The best sights, where to stay, what to eat, how to find a guide, and everything else you could possibly want to know about the most beautiful place in Texas

by Joe Nick Patoski

No wilderness experience in Texas is quite like Big Bend National Park, more than 800,000 acres of mountains, desert, and river so stark and dreamy that it's difficult to distinguish where reality ends and apparition begins.

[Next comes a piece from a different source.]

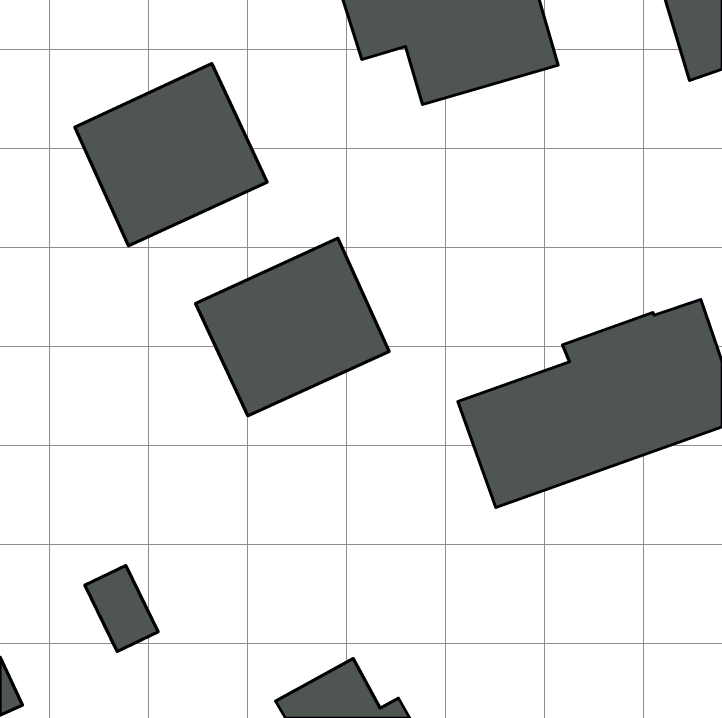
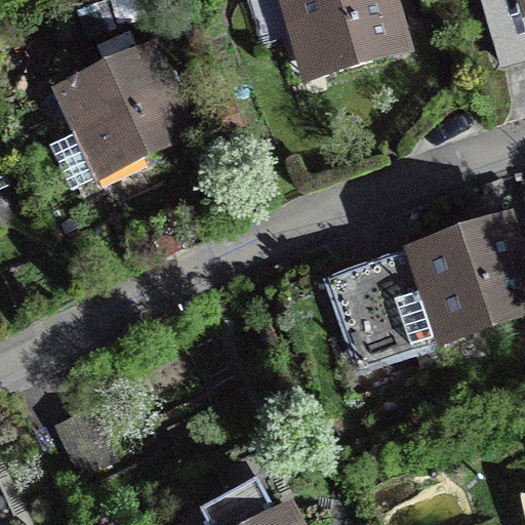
building: [195,238,389,416] -> none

Jagged peaks sheltering pine forests more typical of New Mexico or Colorado, canyons that are steeper, sheerer, and narrower than any found in the Grand Canyon, the vast expanse of Chihuahuan Desert, and the Rio Grande in its robust, untamed glory suggest that Big Bend was transplanted here from somewhere else -- a feeling reinforced by posted warnings about bear crossings and encounters with mountain lions ("Pick Up Small Children"). Not for nothing is it called the last frontier.

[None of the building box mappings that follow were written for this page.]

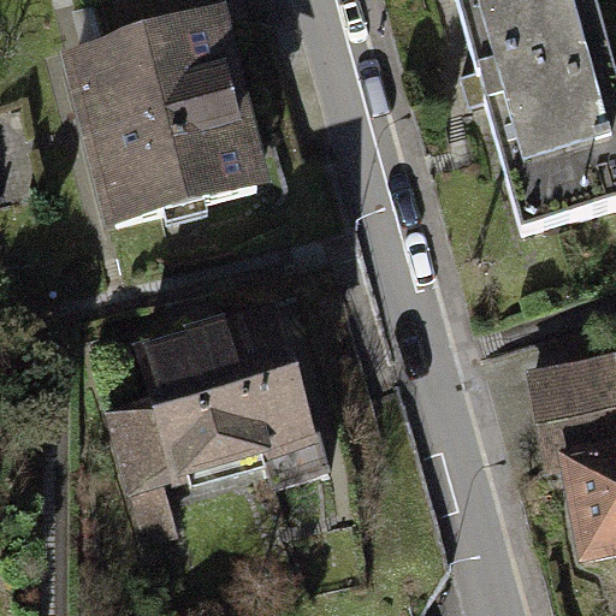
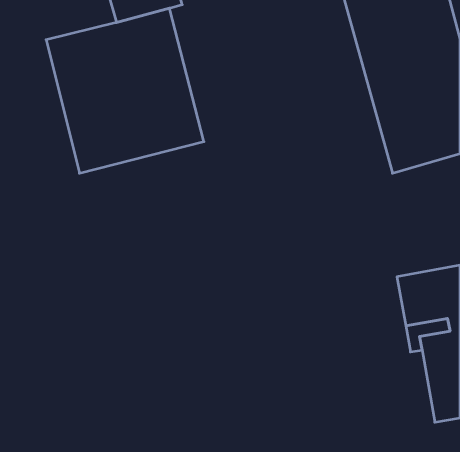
building: [102,304,330,497] -> none

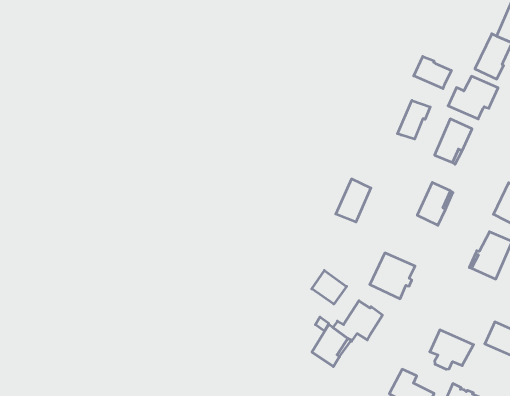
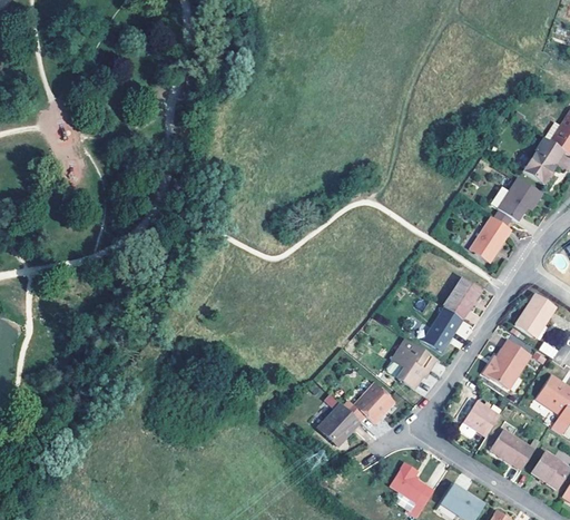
building: [414,56,451,89] -> none
building: [397,100,430,139] -> none
building: [336,179,371,222] -> [422,310,461,353]
building: [312,270,347,304] -> none
building: [430,330,474,369] -> [456,393,501,433]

Yet Big Bend is one of the ten least visited national parks in the country, with fewer than 300,000 visitors last year. Its isolated location far from population centers, its enormous size and widely scattered attractions, and the general public's disdain for plants that stick, bugs that sting, and all sorts of wild varmints running loose have kept people away. That is all the more reason to make the effort. The prospect of all that land with so few people promises a solitude that is a rare commodity almost everywhere else.